1.4.2 Autonomic control of the cardiovascular system
1.4.2 Autonomic control of the cardiovascular system

The cardiovascular system is under control of both neuronal and humoral components of the ANS. The system acts both on the heart itself and on the peripheral vasculature. The principal aim of the autonomic control of the carsystem is to maintain blood supply to vital organs, particularly the brain. This requires adequate blood pressure, which can be maintained in the short term by altering systemic resistance and cardiac output. In the longer term, blood pressure is controlled by adjusting blood volume via a complex homeomechanism involving the hypothalamus, pituitary gland, adrenal gland and kidney.

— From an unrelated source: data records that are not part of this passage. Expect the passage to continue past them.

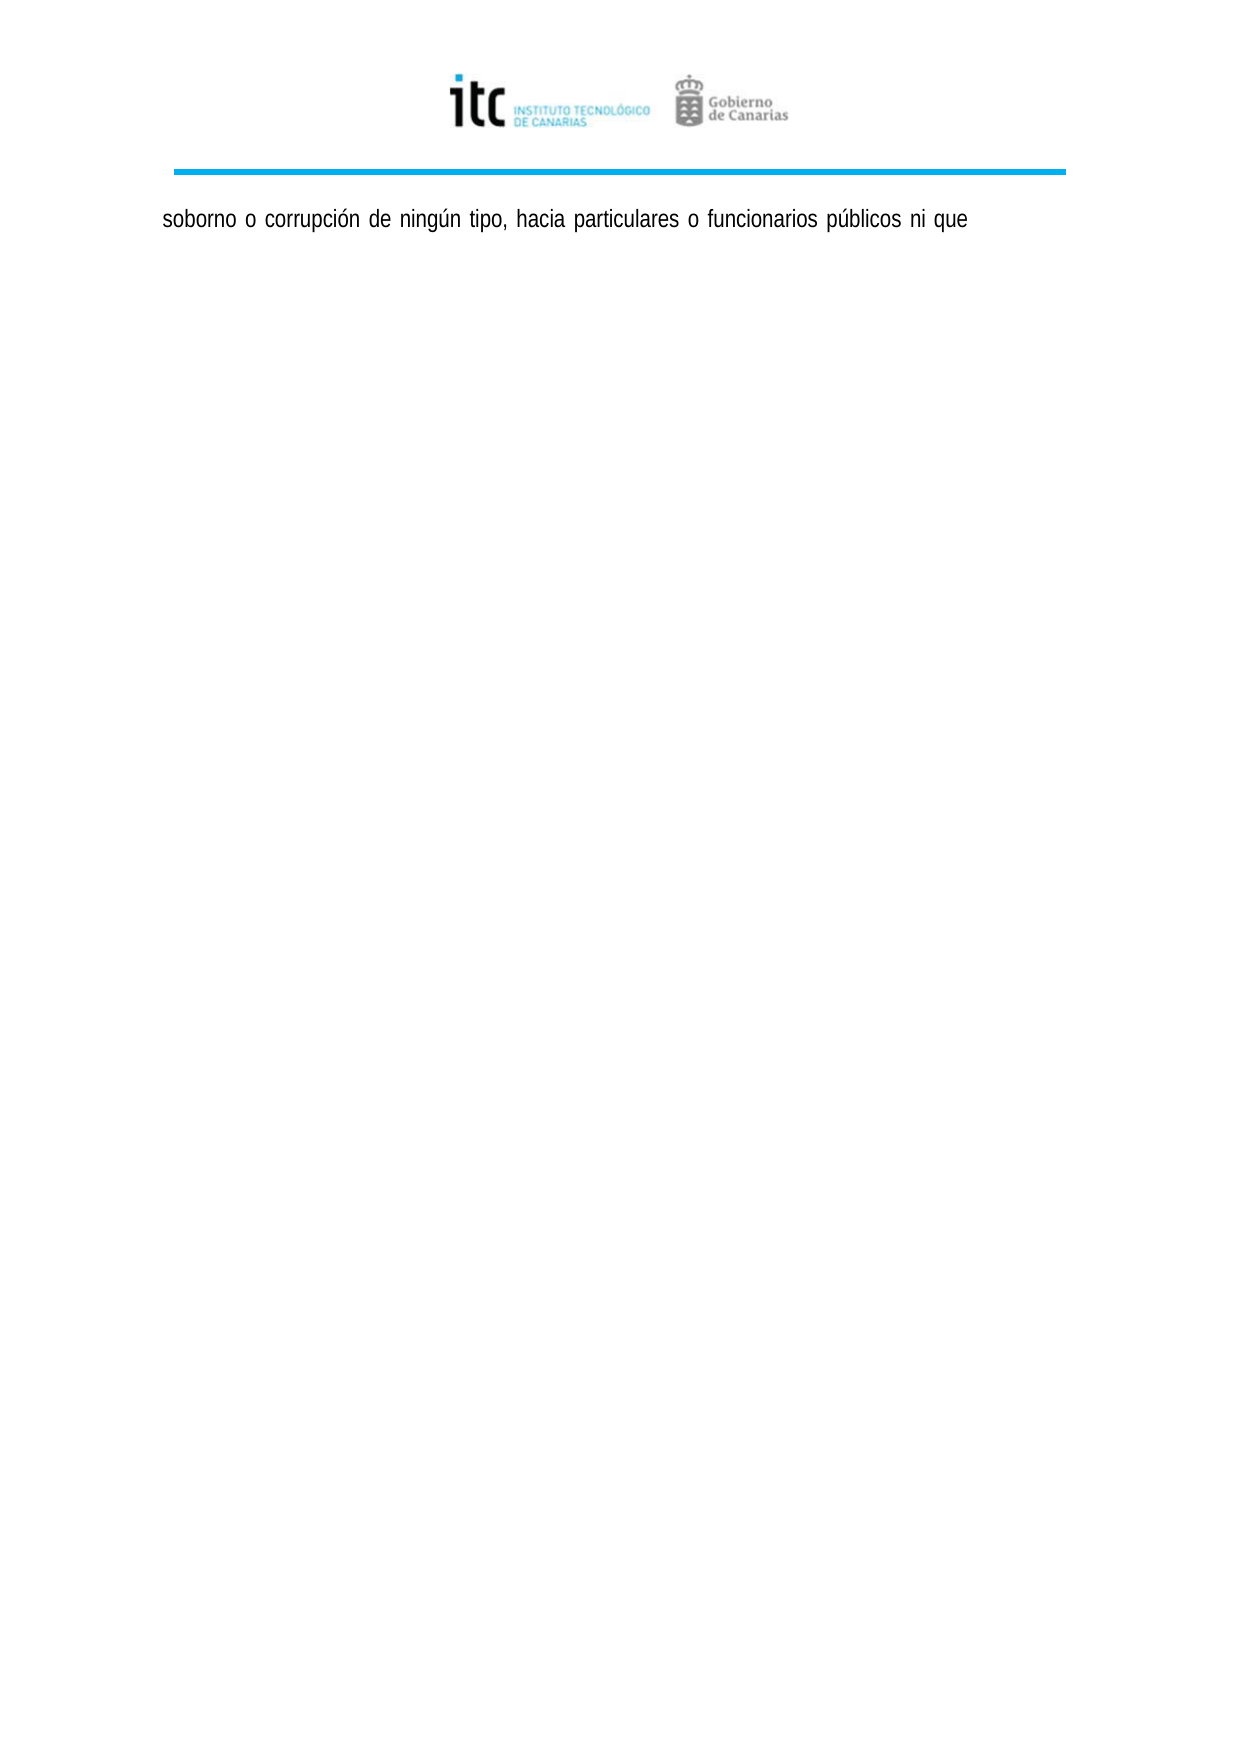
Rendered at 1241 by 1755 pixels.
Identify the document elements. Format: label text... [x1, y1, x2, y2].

list soborno o corrupción de ningún tipo, hacia particulares o funcionarios públicos ni que [162, 204, 1064, 233]
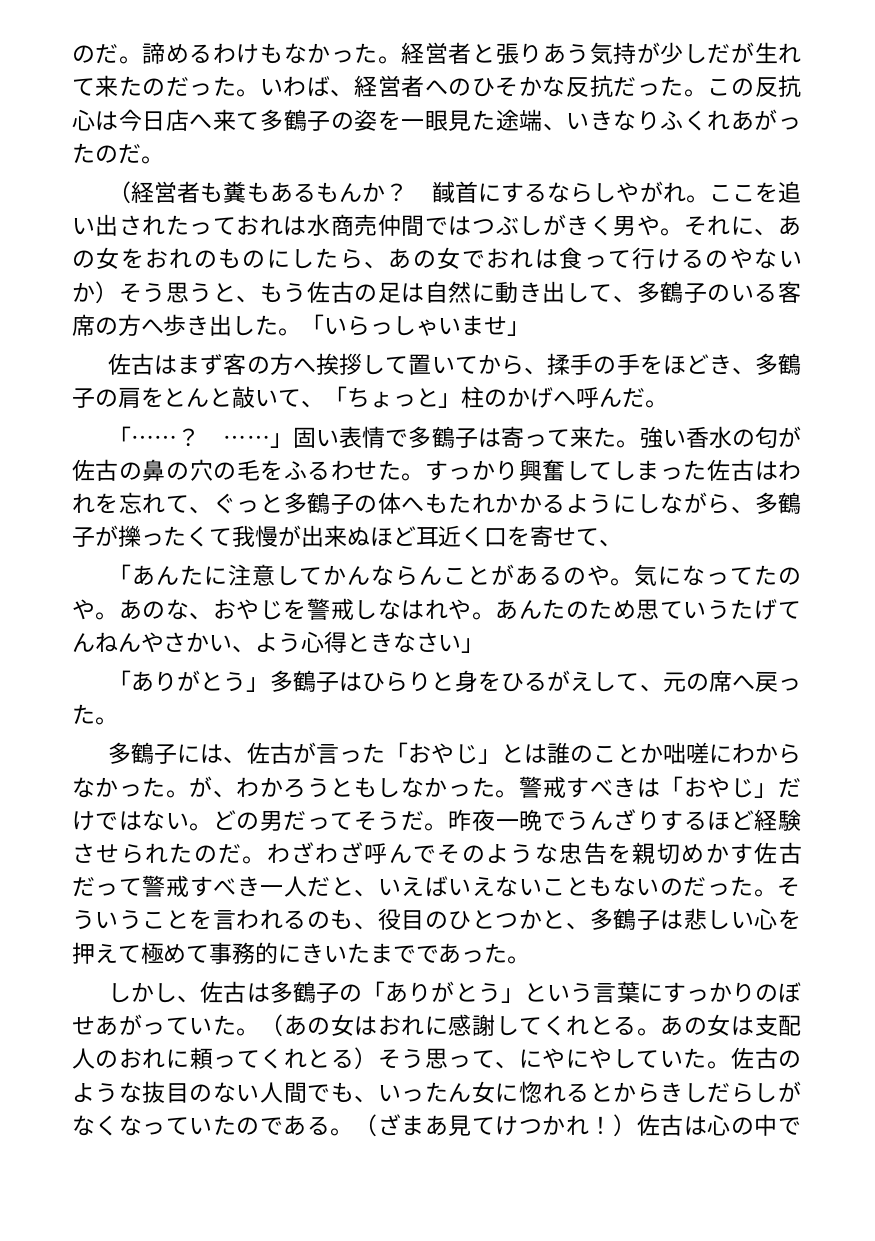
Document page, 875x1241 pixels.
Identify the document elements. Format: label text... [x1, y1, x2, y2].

text （経営者も糞もあるもんか？ 馘首にするならしやがれ。ここを追い出されたっておれは水商売仲間ではつぶしがきく男や。それに、あの女をおれのものにしたら、あの女でおれは食って行けるのやないか）そう思うと、もう佐古の足は自然に動き出して、多鶴子のいる客席の方へ歩き出した。「いらっしゃいませ」 [72, 175, 802, 341]
text 多鶴子には、佐古が言った「おやじ」とは誰のことか咄嗟にわからなかった。が、わかろうともしなかった。警戒すべきは「おやじ」だけではない。どの男だってそうだ。昨夜一晩でうんざりするほど経験させられたのだ。わざわざ呼んでそのような忠告を親切めかす佐古だって警戒すべき一人だと、いえばいえないこともないのだった。そういうことを言われるのも、役目のひとつかと、多鶴子は悲しい心を押えて極めて事務的にきいたまでであった。 [72, 736, 802, 969]
text 「……？ ……」固い表情で多鶴子は寄って来た。強い香水の匂が佐古の鼻の穴の毛をふるわせた。すっかり興奮してしまった佐古はわれを忘れて、ぐっと多鶴子の体へもたれかかるようにしながら、多鶴子が擽ったくて我慢が出来ぬほど耳近く口を寄せて、 [72, 419, 802, 552]
text しかし、佐古は多鶴子の「ありがとう」という言葉にすっかりのぼせあがっていた。（あの女はおれに感謝してくれとる。あの女は支配人のおれに頼ってくれとる）そう思って、にやにやしていた。佐古のような抜目のない人間でも、いったん女に惚れるとからきしだらしがなくなっていたのである。（ざまあ見てけつかれ！）佐古は心の中で [72, 975, 802, 1141]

The heart is innervated by the sympathetic and the parasympathetic nervous system. Parasympathetic fibres are carried in the vagus nerve and their discharge results in a decreased heart rate and, to a lesser extent, reduced contractility. The sympathetic nervous system acts on the heart via direct neuronal control and also via the release of adrenaline and noradrenaline, mediated by beta receptors. This results in an increased heart rate and increased myocardial contractility. The cardiac centre in the medulla controls both the central and peripheral circulatory system via the ANS. Information on blood pressure is fed to the brain from baroreceptors in the ventricles, aortic arch and carotid bodies. The pattern of autonomic control of the heart is shown in Figure 1.6.